===== Supplied records =====

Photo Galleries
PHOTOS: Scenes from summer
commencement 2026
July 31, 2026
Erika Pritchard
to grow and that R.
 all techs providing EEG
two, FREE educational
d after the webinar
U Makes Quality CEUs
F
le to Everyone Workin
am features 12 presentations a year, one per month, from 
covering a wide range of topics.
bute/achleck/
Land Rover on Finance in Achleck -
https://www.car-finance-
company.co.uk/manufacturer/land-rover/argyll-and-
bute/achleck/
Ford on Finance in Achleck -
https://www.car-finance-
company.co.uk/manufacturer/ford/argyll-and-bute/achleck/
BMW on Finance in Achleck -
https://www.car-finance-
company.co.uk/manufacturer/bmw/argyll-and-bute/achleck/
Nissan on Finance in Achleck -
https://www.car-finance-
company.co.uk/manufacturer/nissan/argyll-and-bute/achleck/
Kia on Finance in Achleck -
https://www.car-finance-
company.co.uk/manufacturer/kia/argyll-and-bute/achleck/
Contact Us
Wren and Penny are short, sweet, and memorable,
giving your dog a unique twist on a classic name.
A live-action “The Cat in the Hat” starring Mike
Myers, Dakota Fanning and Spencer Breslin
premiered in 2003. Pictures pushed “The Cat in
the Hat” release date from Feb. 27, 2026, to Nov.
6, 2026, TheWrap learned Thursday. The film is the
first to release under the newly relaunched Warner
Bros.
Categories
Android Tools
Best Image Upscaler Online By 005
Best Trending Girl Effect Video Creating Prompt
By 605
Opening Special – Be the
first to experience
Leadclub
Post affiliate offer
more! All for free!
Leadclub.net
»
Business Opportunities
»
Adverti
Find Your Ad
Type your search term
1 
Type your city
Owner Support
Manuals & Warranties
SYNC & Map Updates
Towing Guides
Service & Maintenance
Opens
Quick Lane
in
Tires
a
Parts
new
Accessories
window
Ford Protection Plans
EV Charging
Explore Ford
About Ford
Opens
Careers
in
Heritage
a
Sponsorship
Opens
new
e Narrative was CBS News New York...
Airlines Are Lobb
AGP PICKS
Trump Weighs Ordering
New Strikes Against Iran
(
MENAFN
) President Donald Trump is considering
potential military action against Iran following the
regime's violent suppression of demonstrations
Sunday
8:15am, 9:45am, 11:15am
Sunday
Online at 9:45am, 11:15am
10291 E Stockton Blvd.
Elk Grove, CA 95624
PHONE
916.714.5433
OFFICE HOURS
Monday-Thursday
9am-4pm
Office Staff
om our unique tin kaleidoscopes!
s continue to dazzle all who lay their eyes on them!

=====

> [Work instructions]: Count the lines in the entries above that contain the string "company". Reply with the number alone.

> [Exercise answer]: 5